Onion Street: A Moe Prager Mystery

ONION STREET is labeled “A Moe Prager Mystery,” and indeed it is. But the book takes us back, way back, to what those of us who read comic books by the fistful in our misspent youth would refer to as a “secret origin,” now revealed. For long-time fans of Prager and creator Reed Farrel Coleman, the novel sheds a new and welcome dimension on a long-admired and much-beloved protagonist.

The story begins in the present, with Prager coming off of an extremely debilitating bout with intestinal cancer and attending the funeral of Bobby Friedman, his oldest friend. There is a quiet, unspoken lesson here --- it is not always the sickest who are the first to go --- but the solemnity of the occasion launches Prager into a reminiscence that functions as a prequel, one that reveals how Prager, who is currently a private investigator, initially became a member of the NYPD. The setting is Brooklyn in 1967, when society in general and Prager’s close-knit neighborhood in particular are reeling under the twin triggers of political protest and societal change. Prager is presented as a somewhat aimless college student whose world is rocked when Mindy, his semi-girlfriend, is found on the street in a coma as the result of a severe beating.

"While presenting an interesting and complex mystery, it is at heart a character study of Prager. At the same time, it provides a sharp and clearly defined literary snapshot of a tumultuous era --- the mid-20th century --- which, some 50 years later, remains a fertile ground for study and exploration."

The incident gives Prager a focus he has lacked previously, aimed at finding who did this. Surprisingly, the perp is seemingly tied to Bobby Friedman. The somewhat complex trail leads Prager through a cast of interesting characters, from a crew of somewhat obnoxious student radicals to the mob to a concentration camp survivor who is either deranged or deceptive or somewhere in between. The mystery is as much a “whydunit” as a “whodunit” as Prager, aided by a drug dealer with a stratospheric IQ and absolutely no sense, tries to bring justice to Mindy and her parents.

Coleman, following the adage that the child is father to the man, reveals much that previously had been unanswered about Prager’s background, as events in ONION STREET foreshadow happenings and aspects of Prager’s life and personality that have been dropped like breadcrumbs throughout the books in the series.

It has been announced/rumored that with the next Prager book, Coleman will write a finis to the series. If so, then this book is well-placed as a prequel, given that it is a pause in the ongoing happenings of the present and at the same time may set up the events that are to come. While presenting an interesting and complex mystery, ONION STREET is at heart a character study of Prager.
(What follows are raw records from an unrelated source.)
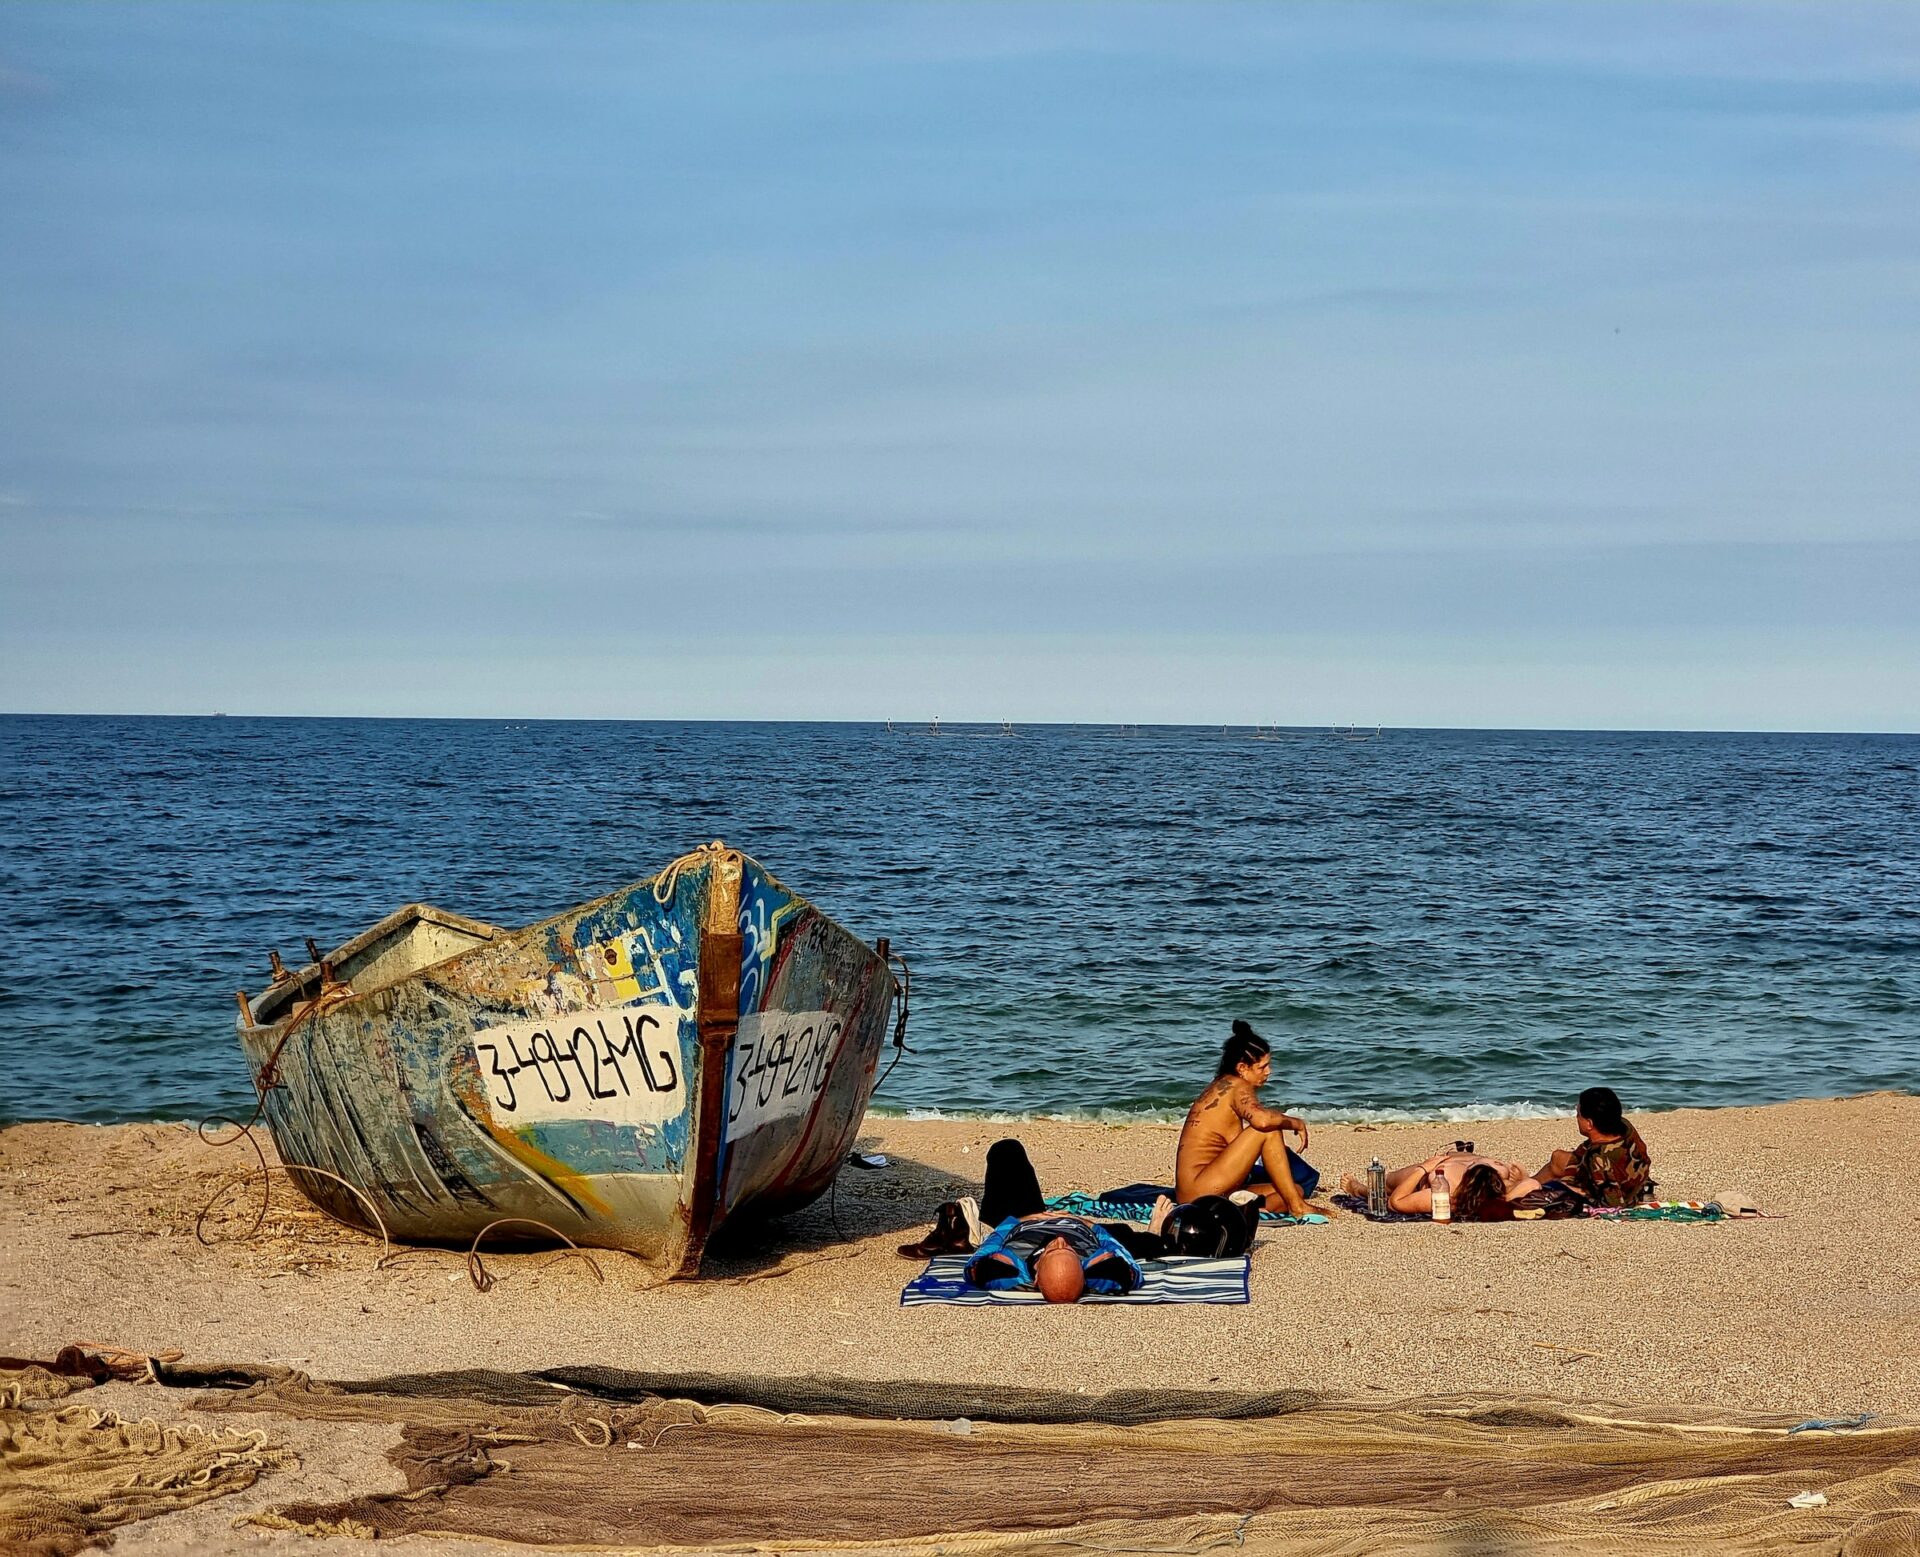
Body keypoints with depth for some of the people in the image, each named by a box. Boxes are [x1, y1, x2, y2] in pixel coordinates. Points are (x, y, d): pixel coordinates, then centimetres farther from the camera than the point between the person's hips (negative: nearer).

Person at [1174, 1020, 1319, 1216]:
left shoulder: (1220, 1086, 18)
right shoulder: (1237, 1086, -10)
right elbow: (1262, 1120, -31)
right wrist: (1296, 1123, -12)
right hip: (1198, 1191, -10)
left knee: (1296, 1190, 14)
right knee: (1268, 1131, -17)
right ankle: (1296, 1207, -14)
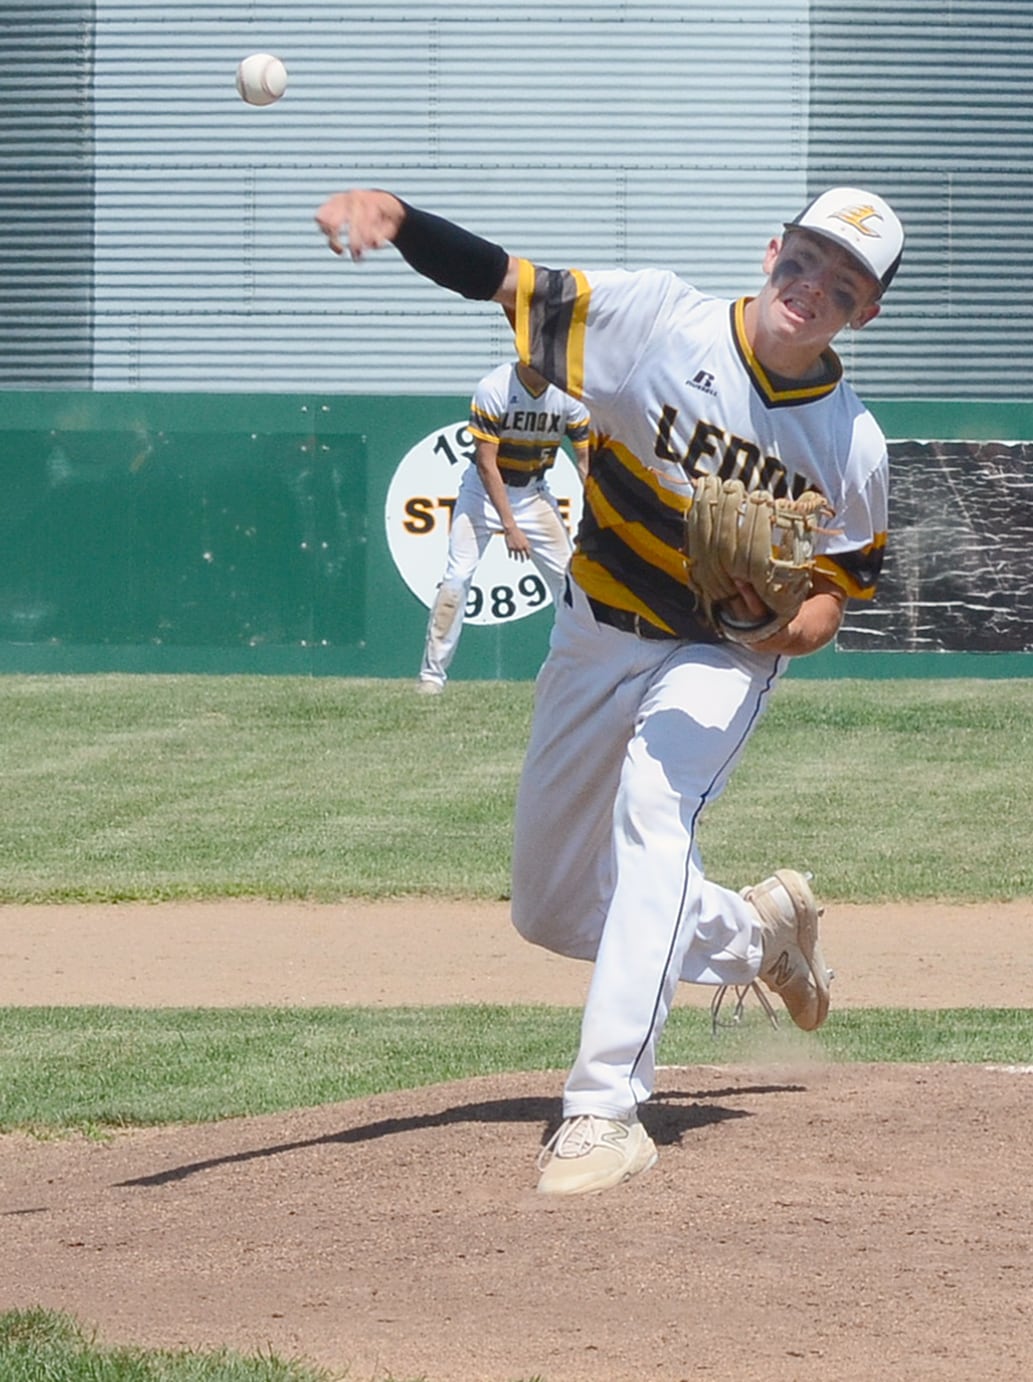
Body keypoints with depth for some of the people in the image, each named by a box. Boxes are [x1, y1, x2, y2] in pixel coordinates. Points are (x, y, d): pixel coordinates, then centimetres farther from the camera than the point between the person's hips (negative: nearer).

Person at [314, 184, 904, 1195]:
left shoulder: (853, 445, -12)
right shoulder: (656, 319, -15)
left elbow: (833, 594, -3)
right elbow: (501, 279, -23)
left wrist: (790, 624, -27)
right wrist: (393, 216, -42)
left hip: (719, 659, -3)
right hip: (594, 642, 3)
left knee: (653, 808, -33)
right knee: (551, 912, 12)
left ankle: (606, 1110, -37)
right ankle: (756, 930, 40)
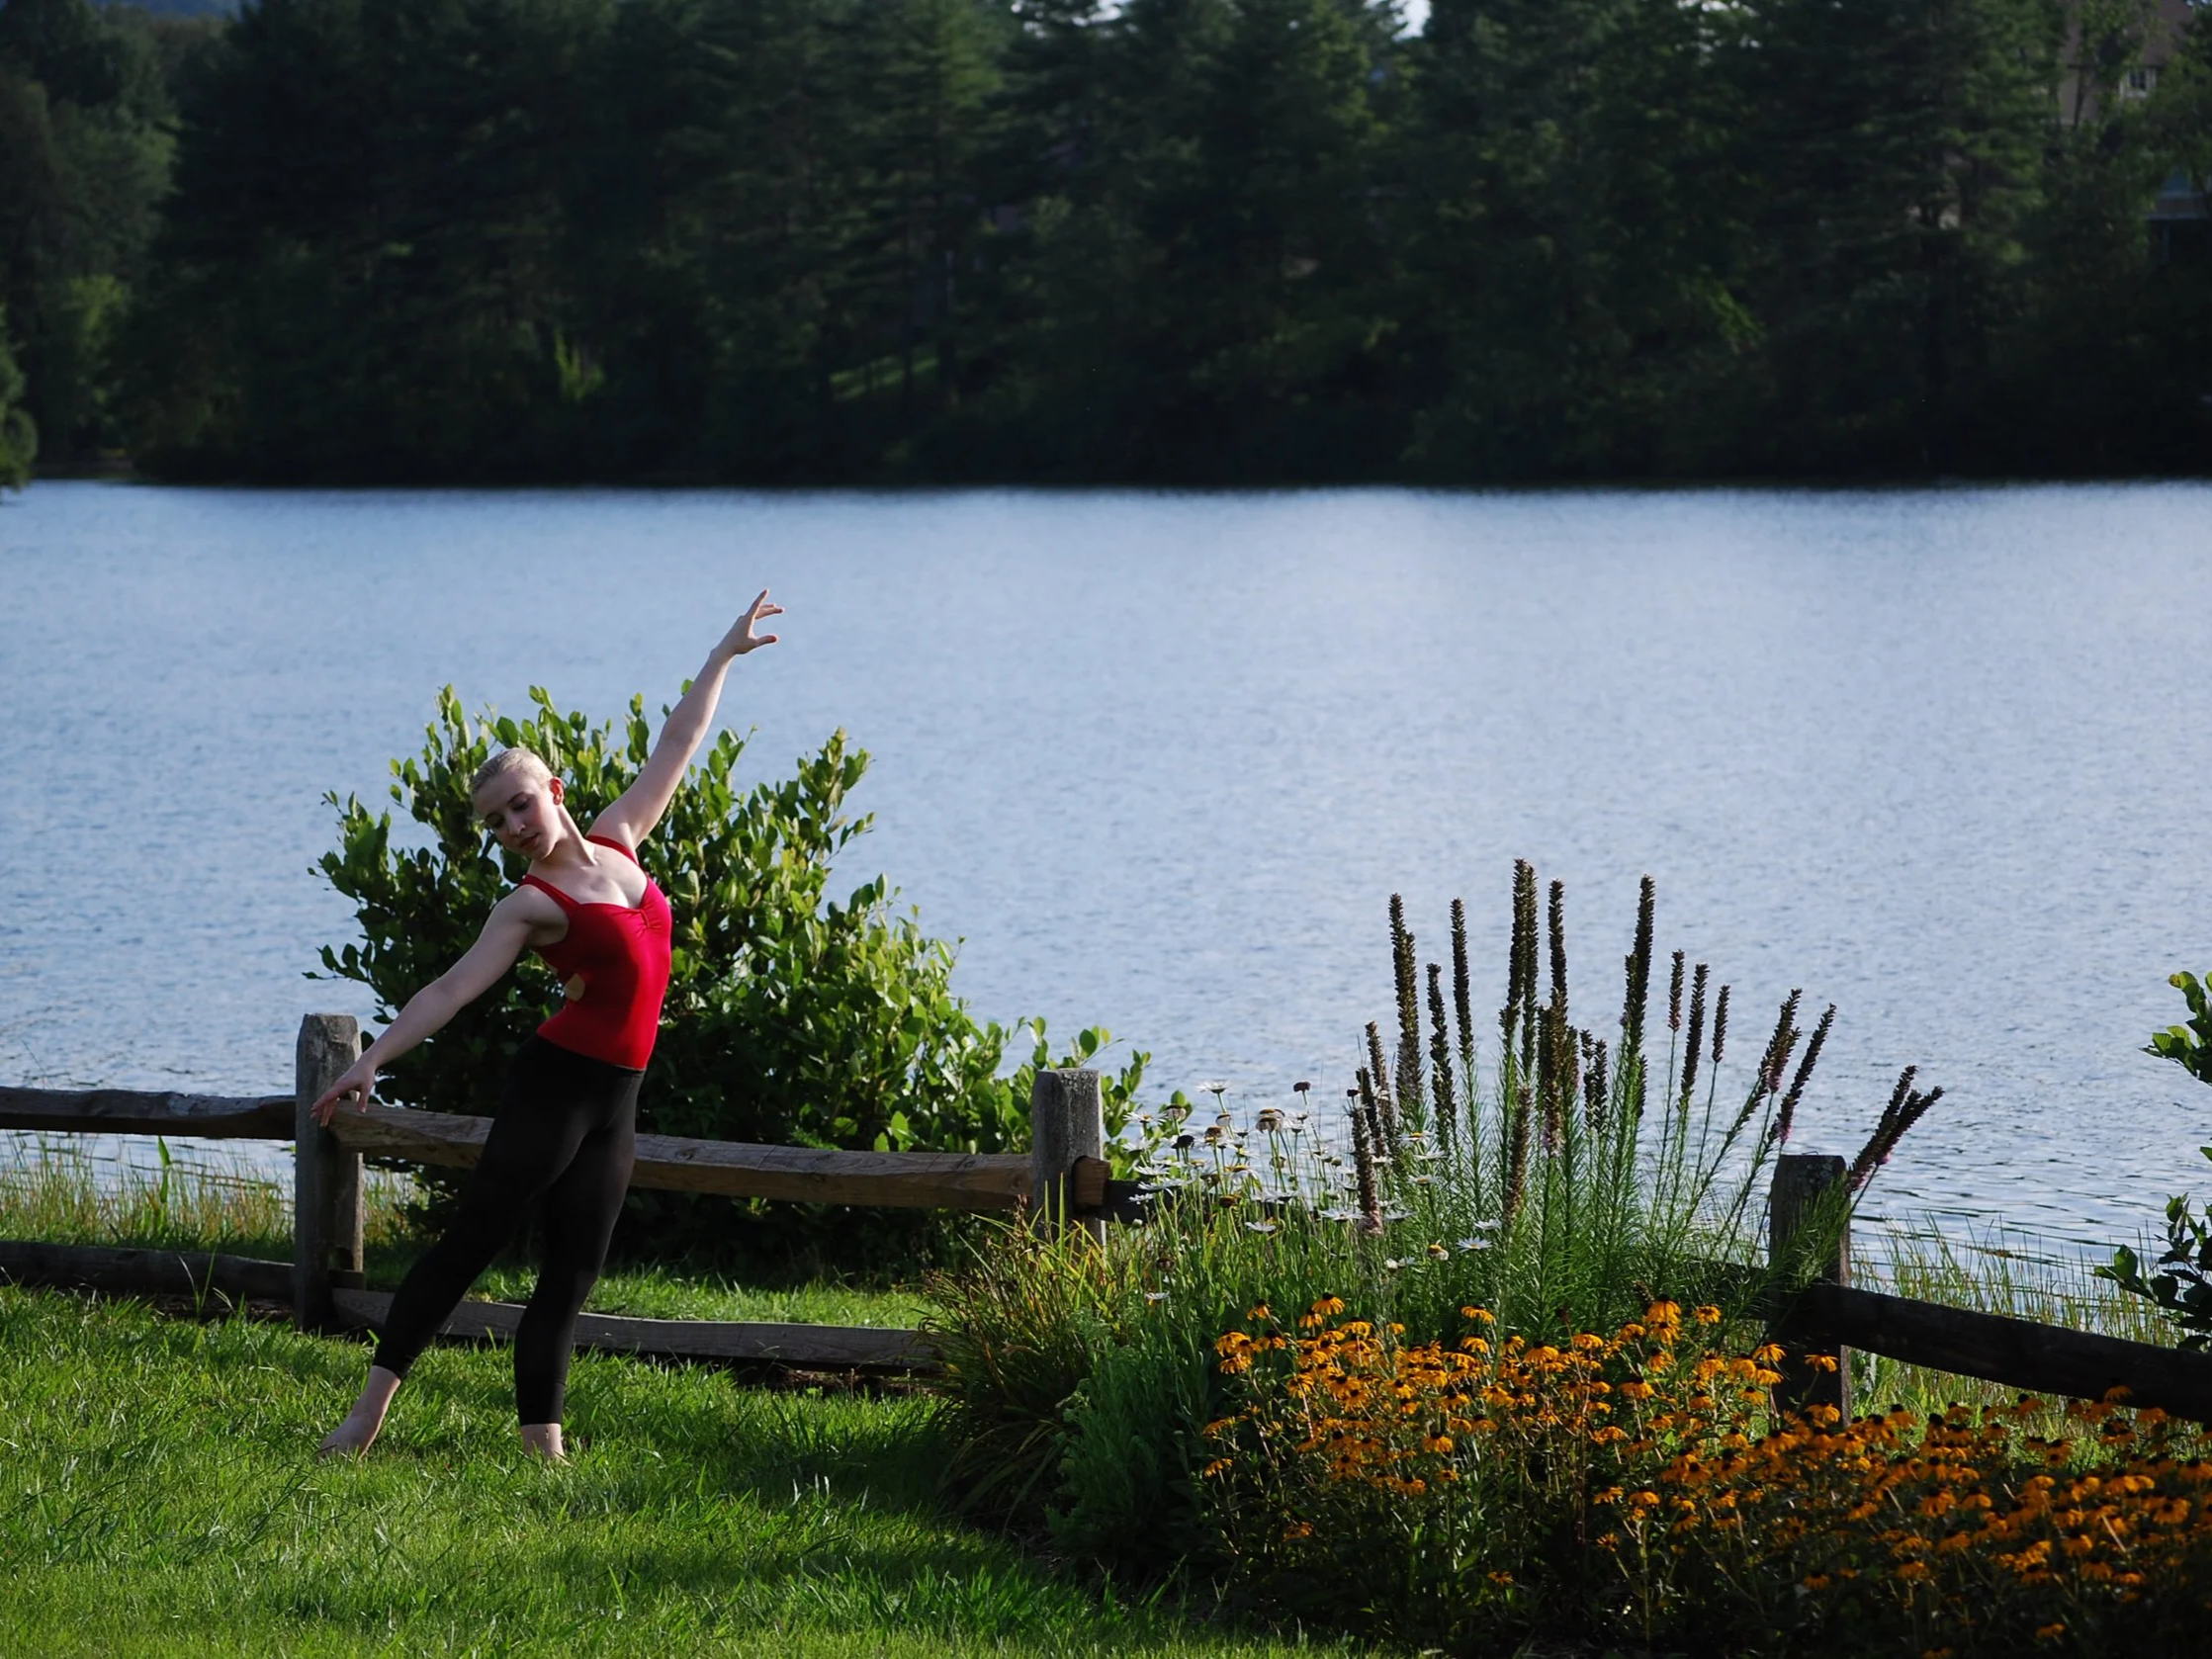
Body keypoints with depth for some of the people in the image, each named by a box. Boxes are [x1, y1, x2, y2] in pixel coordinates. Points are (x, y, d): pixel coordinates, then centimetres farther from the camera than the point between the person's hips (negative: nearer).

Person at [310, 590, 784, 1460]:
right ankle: (370, 1410, -6)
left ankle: (542, 1442, 3)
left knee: (571, 1275, 4)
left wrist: (723, 656, 23)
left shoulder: (615, 845, 9)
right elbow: (455, 986, -15)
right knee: (469, 1240, -6)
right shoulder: (532, 906, -7)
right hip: (557, 1087, -6)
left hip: (615, 1102, 6)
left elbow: (674, 750, 17)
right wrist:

At the same time, it provides a sharp and clearly defined literary snapshot of a tumultuous era --- the mid-20th century --- which, some 50 years later, remains fertile ground for study and exploration.

The element that I enjoyed most about the book was the manner in which it presented its host of street characters, all of whom had real-life counterparts in the life of anyone who was of age during the 1960s and retains sufficient brain cells to remember their friends and acquaintances. ONION STREET is worth reading for that reason alone.